#### [Data for this exercise]
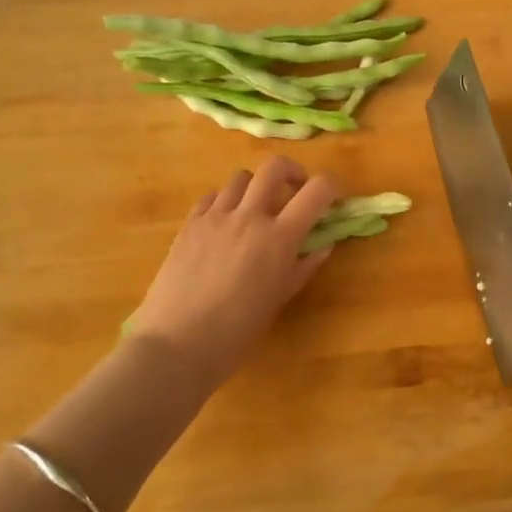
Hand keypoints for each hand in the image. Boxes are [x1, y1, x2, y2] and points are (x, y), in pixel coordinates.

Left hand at [127, 156, 337, 382]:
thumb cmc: (237, 331)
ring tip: (256, 209)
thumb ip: (304, 266)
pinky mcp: (189, 224)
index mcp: (279, 238)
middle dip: (293, 171)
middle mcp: (249, 217)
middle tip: (295, 190)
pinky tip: (225, 223)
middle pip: (275, 166)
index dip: (332, 187)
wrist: (176, 345)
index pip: (317, 191)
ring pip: (241, 178)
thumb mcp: (279, 299)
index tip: (334, 198)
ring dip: (256, 187)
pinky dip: (226, 201)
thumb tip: (324, 244)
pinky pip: (212, 196)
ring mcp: (215, 217)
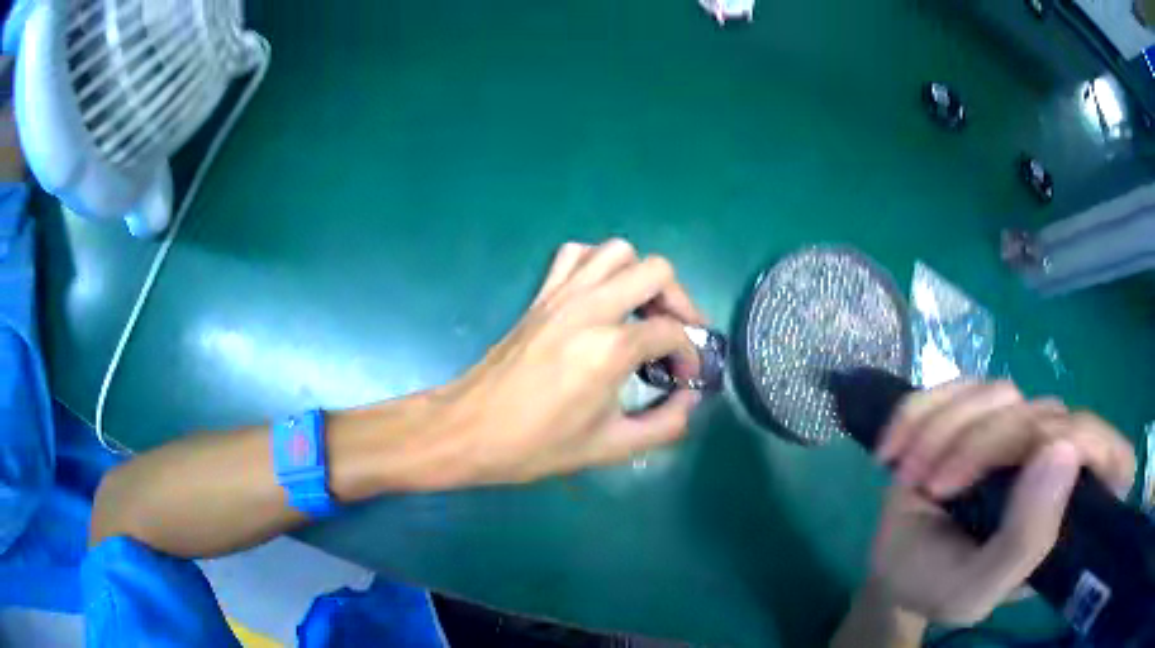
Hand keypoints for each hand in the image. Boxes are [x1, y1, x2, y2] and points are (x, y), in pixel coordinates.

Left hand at [436, 239, 705, 486]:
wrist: (470, 430)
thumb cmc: (537, 445)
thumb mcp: (610, 448)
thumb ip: (664, 424)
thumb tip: (690, 398)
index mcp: (610, 348)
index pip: (672, 332)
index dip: (690, 354)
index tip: (685, 377)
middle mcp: (591, 308)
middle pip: (656, 271)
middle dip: (679, 301)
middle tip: (675, 334)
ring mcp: (562, 295)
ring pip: (617, 251)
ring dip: (640, 276)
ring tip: (642, 312)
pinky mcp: (540, 295)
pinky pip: (575, 255)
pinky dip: (597, 265)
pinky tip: (601, 296)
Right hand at [868, 382, 1135, 624]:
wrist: (892, 566)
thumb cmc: (937, 587)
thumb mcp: (973, 590)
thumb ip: (1025, 541)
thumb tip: (1063, 450)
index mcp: (1070, 514)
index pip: (1117, 464)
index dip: (1099, 452)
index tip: (1046, 466)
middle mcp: (1059, 462)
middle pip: (1046, 417)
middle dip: (983, 446)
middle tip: (932, 487)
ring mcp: (1022, 428)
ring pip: (1001, 393)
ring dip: (944, 431)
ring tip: (908, 477)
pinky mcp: (984, 408)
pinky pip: (960, 383)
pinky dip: (921, 411)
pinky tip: (895, 450)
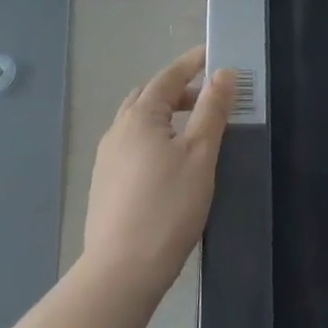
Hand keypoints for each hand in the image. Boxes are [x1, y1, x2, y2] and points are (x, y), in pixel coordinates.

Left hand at [83, 48, 236, 293]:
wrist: (120, 272)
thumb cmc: (168, 207)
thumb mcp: (200, 154)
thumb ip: (212, 110)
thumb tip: (223, 72)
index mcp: (140, 116)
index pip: (168, 76)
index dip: (191, 63)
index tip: (213, 54)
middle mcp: (118, 129)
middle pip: (149, 96)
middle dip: (178, 89)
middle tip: (208, 96)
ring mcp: (106, 158)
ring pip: (137, 121)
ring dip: (164, 114)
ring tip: (192, 129)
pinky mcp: (103, 184)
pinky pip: (130, 144)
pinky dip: (152, 137)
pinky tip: (168, 162)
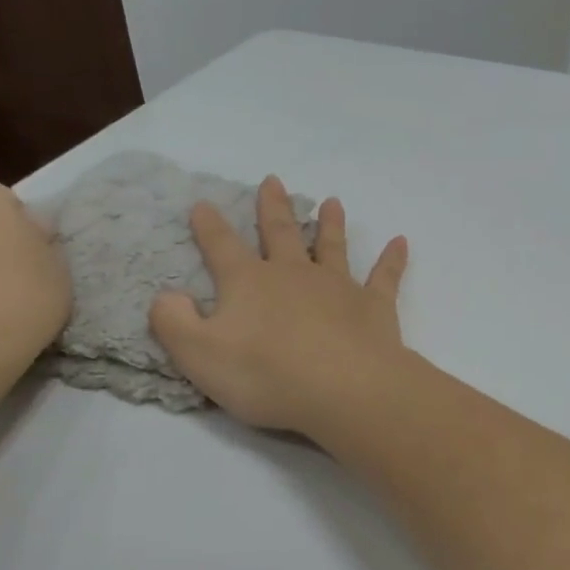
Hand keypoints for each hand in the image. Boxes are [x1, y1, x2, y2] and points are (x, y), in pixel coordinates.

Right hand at [150, 176, 408, 435]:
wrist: (344, 389)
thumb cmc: (266, 374)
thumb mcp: (199, 355)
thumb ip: (174, 323)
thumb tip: (167, 296)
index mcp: (249, 282)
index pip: (222, 246)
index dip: (209, 226)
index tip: (203, 204)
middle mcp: (294, 274)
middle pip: (280, 233)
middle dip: (273, 207)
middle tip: (273, 180)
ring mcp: (338, 286)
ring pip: (332, 246)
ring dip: (330, 224)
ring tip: (332, 201)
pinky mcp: (374, 306)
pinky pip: (385, 276)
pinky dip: (393, 259)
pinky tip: (402, 242)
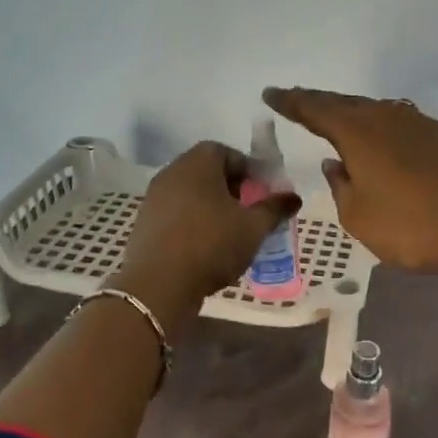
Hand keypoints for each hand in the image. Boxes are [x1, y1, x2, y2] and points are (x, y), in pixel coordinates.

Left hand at [117, 141, 302, 310]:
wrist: (158, 284)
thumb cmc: (212, 244)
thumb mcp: (253, 228)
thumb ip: (274, 209)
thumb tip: (294, 197)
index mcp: (198, 162)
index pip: (227, 152)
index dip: (248, 170)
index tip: (261, 193)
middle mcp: (172, 172)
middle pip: (206, 171)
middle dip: (230, 188)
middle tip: (248, 212)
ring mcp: (154, 197)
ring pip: (190, 194)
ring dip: (210, 207)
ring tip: (229, 233)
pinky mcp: (144, 222)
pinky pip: (175, 213)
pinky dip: (191, 222)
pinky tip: (204, 247)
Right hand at [263, 87, 437, 277]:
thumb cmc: (411, 226)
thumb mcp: (359, 217)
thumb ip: (341, 187)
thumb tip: (337, 165)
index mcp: (359, 133)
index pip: (315, 110)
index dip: (291, 102)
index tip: (271, 94)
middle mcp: (388, 118)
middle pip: (346, 104)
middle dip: (319, 102)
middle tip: (299, 100)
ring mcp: (422, 124)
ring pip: (379, 110)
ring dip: (355, 113)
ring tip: (340, 118)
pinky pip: (405, 124)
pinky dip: (385, 127)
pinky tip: (386, 140)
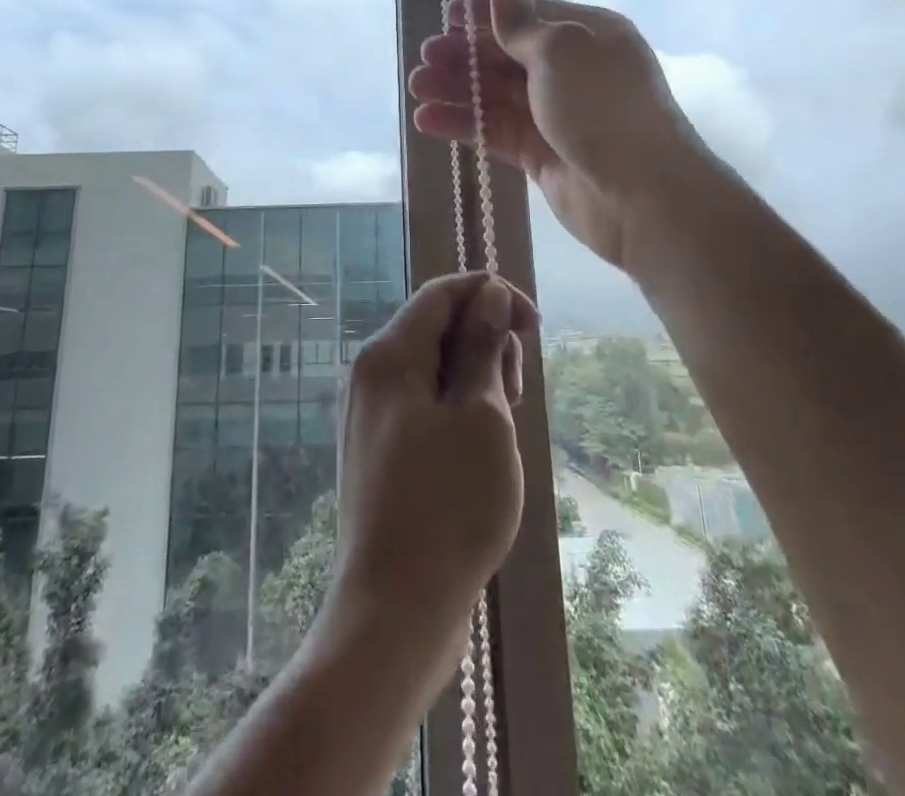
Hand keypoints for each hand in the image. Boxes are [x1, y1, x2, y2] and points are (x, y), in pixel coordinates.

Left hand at [327, 272, 537, 665]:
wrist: (394, 612)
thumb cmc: (448, 508)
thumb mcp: (482, 417)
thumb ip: (482, 347)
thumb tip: (487, 292)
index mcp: (388, 356)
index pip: (442, 293)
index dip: (491, 294)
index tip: (534, 326)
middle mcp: (369, 374)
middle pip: (436, 327)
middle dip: (485, 343)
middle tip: (517, 396)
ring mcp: (369, 413)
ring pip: (432, 368)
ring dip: (475, 380)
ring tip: (502, 430)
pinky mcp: (378, 448)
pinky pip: (422, 403)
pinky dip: (456, 409)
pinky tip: (479, 450)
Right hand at [408, 0, 711, 270]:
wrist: (642, 197)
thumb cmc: (602, 108)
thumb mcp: (562, 52)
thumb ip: (522, 25)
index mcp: (587, 35)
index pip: (529, 15)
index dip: (487, 14)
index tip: (447, 17)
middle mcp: (572, 71)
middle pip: (508, 56)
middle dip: (465, 55)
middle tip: (425, 58)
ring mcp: (556, 115)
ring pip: (497, 95)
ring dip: (457, 89)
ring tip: (417, 88)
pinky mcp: (542, 154)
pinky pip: (496, 132)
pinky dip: (464, 124)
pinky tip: (427, 121)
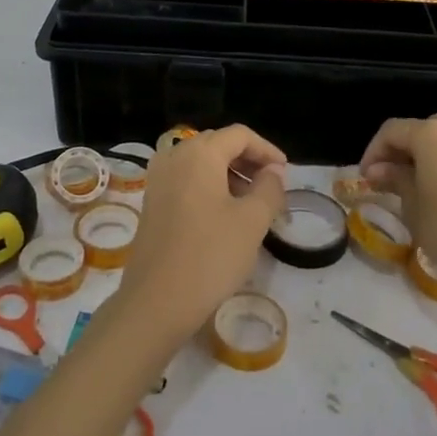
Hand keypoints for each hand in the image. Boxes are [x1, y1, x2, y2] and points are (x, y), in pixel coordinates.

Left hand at [113, 125, 287, 348]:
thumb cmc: (210, 255)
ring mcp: (158, 179)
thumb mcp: (252, 221)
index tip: (285, 172)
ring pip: (200, 163)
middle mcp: (174, 157)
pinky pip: (185, 180)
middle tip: (271, 186)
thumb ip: (269, 188)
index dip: (266, 149)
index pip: (239, 135)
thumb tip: (273, 172)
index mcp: (199, 153)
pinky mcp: (151, 202)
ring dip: (229, 174)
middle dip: (247, 160)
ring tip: (252, 203)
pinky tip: (224, 215)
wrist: (156, 300)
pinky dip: (208, 187)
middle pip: (217, 144)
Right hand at [360, 115, 436, 293]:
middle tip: (387, 178)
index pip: (392, 131)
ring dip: (425, 157)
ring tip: (414, 186)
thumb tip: (379, 170)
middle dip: (400, 151)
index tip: (365, 177)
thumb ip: (395, 180)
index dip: (373, 152)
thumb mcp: (413, 206)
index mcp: (432, 134)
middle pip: (420, 130)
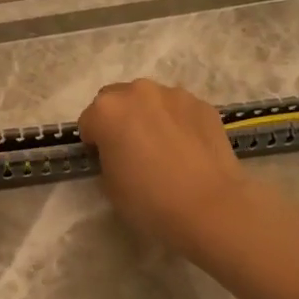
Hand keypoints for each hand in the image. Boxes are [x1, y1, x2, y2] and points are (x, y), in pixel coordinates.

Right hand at [78, 79, 255, 258]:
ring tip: (164, 150)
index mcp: (107, 110)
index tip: (105, 161)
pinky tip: (188, 151)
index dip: (94, 143)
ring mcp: (175, 95)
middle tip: (132, 151)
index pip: (88, 121)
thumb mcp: (109, 186)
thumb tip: (119, 152)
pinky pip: (180, 110)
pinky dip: (178, 123)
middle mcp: (139, 91)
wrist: (209, 207)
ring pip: (151, 101)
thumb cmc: (149, 201)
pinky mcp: (203, 105)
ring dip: (150, 117)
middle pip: (118, 100)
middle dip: (120, 120)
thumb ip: (107, 157)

#### [Work instruction]
Which lines of the records above contain the word "Right"? Copy each of them.

#### [Result]
Right hand at [868, 382, 1135, 624]:
Right hand at [150, 176, 408, 435]:
Right hand at [263, 87, 437, 277]:
Right hand at [408, 0, 711, 270]:
Right hand at [360, 115, 436, 293]:
Right hand at [78, 79, 255, 258]:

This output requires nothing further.